"Saya sepakat, bahwa puisi itu induk seni. Maka ia melahirkan anak-anak seni, yang banyak perangai. Puisi dalam teater, atau teater dalam puisi, menjadi tak penting lagi, ketika keduanya menjadi satu darah, sekandung dalam sebuah pertunjukan," ujar Marhalim Zaini (MZ), sutradara Hikayat Orang Laut (HOL).
-------------------------------------------------------------------------------------
(RIAUPOS.CO) - USAI mementaskan karya perdana mereka berjudul, Dilanggar Todak, kini MZ bersama Suku Seni Riau kembali menyuguhkan karya kedua mereka dengan judul, Hikayat Orang Laut di Anjung Seni Idrus Tintin, 28-29 Juli. Karya kedua ini masih dalam suguhan ’teater puisi’. Inilah teater, sebuah karya seni pertunjukan yang bisa dan sah bertolak dari apa saja.
"Seni teater hari ini, adalah seni yang semakin kompleks. Ia tidak berhenti pada teater sebagai entitas seni, tapi ia bergerak menerabas batas. Tak perlu hari ini, bertanya lagi tentang definisi, tapi yang perlu kini menciptakan ruang-ruang baru. Teater masa kini, justru adalah sebuah ruang yang paling mungkin untuk beradaptasi dengan zaman, dengan jenis seni apapun, karena "teater" itu sendiri, pada saat yang lain, adalah bukan semata bentuk seni, tapi adalah kehidupan itu sendiri," papar MZ berfilosofi.
Dijelaskannya, pertunjukan teater-puisi HOL, tidak berpretensi meluruskan atau membengkokkan sejarah. Tapi sejarah dalam HOL adalah “sejarah yang kalah.” Kekalahan Orang Laut menghadapi zaman, kekalahan Orang Laut menghadapi kehendak kekuasaan, kekalahan Orang Laut menghadapi dirinya sendiri, yang seolah terbelah antara peradaban darat dan peradaban laut.
HOL sebagai sebuah produk kesenian, harus berpihak. Keberpihakan HOL adalah—selain keberpihakan artistik—juga keberpihakan ideologis. Keberpihakan terhadap upaya penguatan-penguatan daya pikir masyarakat hari ini (khususnya masyarakat Melayu modern) terhadap sejarah sebuah peradaban, melalui karya kreatif.

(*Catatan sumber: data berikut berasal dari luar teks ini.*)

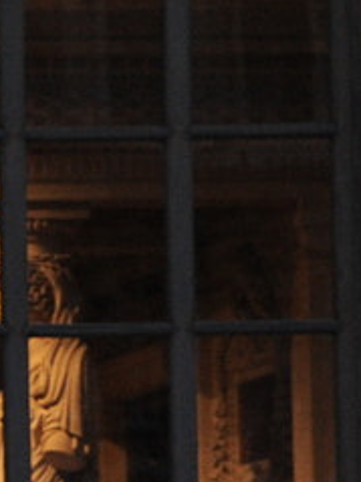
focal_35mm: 379
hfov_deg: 3.7
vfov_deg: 5.2
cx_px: -1204
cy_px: 497
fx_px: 5275
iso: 1250
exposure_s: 1/60
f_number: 4
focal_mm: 46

Proses kreatif penciptaan teks panggung HOL adalah proses keluar-masuk, dari sejarah ke realitas kekinian. Proses tersebut, bisa jadi, berkelindan dalam keliaran yang jauh, tapi tetap kembali ke muara: oto-kritik atas diri orang Melayu sendiri, atas diri umat manusia. Maka simbol-simbol bermain sangat dominan dalam artistik pertunjukan teater-puisi ini.